Alors un léger craquement de branches se fait entendre dans l’érablière. Les deux vauriens lèvent les yeux. À travers la sombre colonnade formée par les troncs des érables, ils voient passer une forme légère, blanche et fantastique. Surpris, ils se taisent et se blottissent contre le barrage de souches et de branches. L’apparition s’approche toujours, paraissant et disparaissant tour à tour, comme une voile blanche qui glisse derrière un rideau de peupliers. Ses bras, pour écarter les broussailles, s’étendaient comme les bras des nageurs. Elle s’arrête vis-à-vis la fosse mystérieuse et se penche sur la berge.

Les brigands sont inquiets et contrariés. Tout-à-coup le blanc fantôme écarte ses mains pâles et s’écrie :

— L’avez-vous tuée ?… Creusez-vous sa tombe ?… Ah ! rendez-moi son cadavre que je le couvre de baisers et de pleurs !… Pourquoi l’enterrez-vous ici ? Cette terre n’est pas bénite, et personne ne viendra prier ici pour l’enfant martyre !… Ici l’on enterre les chiens et les maudits !

Le vieux Saint Pierre eût voulu ne pas ouïr cette parole qui le glaça, malgré lui, d’une crainte vague et superstitieuse. Le fantôme continue.

— J’ai promis à sa mère de la sauver ! J’étais perdu alors… je tombais ! je tombais ! je tombais !… Sa mère m’a dit de la porter au pied de la croix, sur le sommet de la côte de sable… Où est la croix ? je ne la vois plus !… Je vois le monstre au fond de l’abîme !… Il est là !… il m’appelle !… Ses promesses sont menteuses, son amour est mortel !… Le sable roule sous mes pieds ! Saints de Dieu, sauvez-moi !

Il se retire d’un pas en arrière : Racette ! Racette ! reste seul au fond du gouffre !… Ne garde pas la petite Marie-Louise dans ce sépulcre humide !… rends-la moi !… rends-la moi ! ou je t’arrache les yeux avec mes ongles durs !

Il regarde la lune : Éteins ta lumière !… n’éclaire plus le travail des ouvriers de l’enfer ! Le bon Dieu ne t’a pas allumée au ciel pour que tu prêtes ta lumière aux démons…

— C’est Geneviève, dit tout bas le maître d’école à son complice.

— Cette maudite folle peut nous trahir, répond le chef.

Ils restent un moment silencieux.
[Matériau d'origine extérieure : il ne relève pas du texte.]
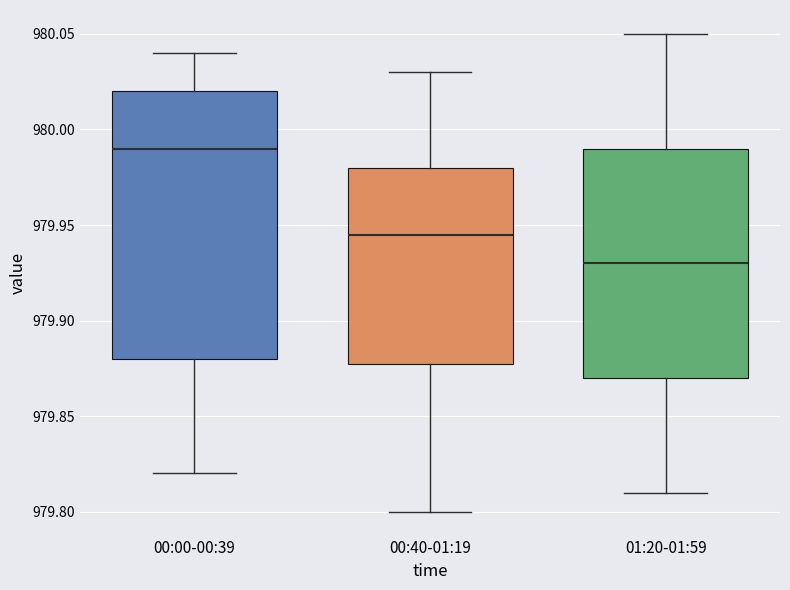

Which box is the tallest, from its lower edge to its upper edge?

00:00-00:39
La folle parle et gesticule toujours, tantôt suppliant, tantôt menaçant, un instant plaintive et l’instant d’après en courroux.
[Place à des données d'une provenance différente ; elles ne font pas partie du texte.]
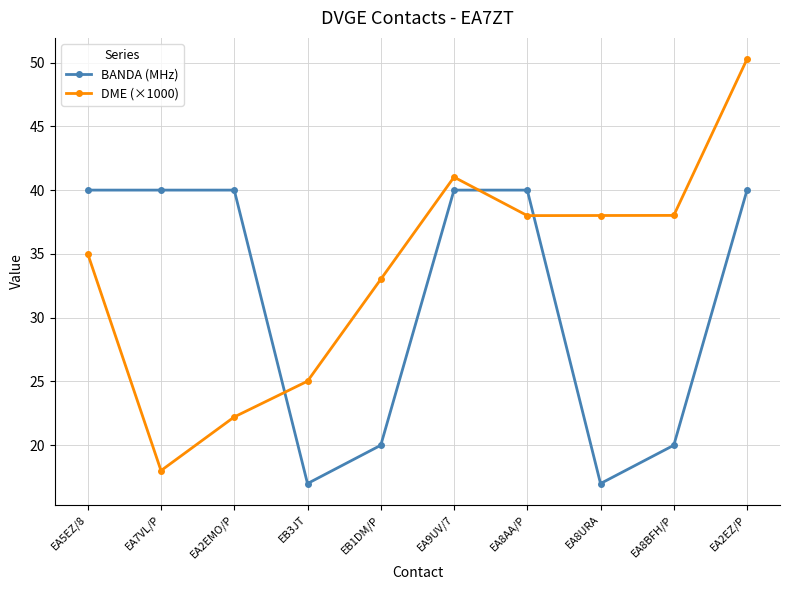

What is the difference between the highest and lowest values at EA8URA?

21.0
— Tuons-la ! dit Saint Pierre.

Le maître d’école ne répond rien.

— Nous en serons quitte pour creuser une autre fosse, reprend le chef, ou pour faire celle-ci plus creuse.

Les deux monstres se dressent armés de leurs pelles de fer. La folle se tait, se rapproche de l’escarpement et, s’inclinant de nouveau, elle les regarde fixement comme pour les reconnaître.

— Viens, Geneviève, dit Racette, la petite Marie-Louise est ici ; je vais te la confier… tu l’emmèneras avec toi.

La folle ne bouge pas. Elle est immobile comme une statue.

— Attends-nous, ajoute Saint Pierre, nous allons te la porter.

Et ils s’avancent vers la malheureuse fille qui les regarde toujours, dans sa fantastique posture.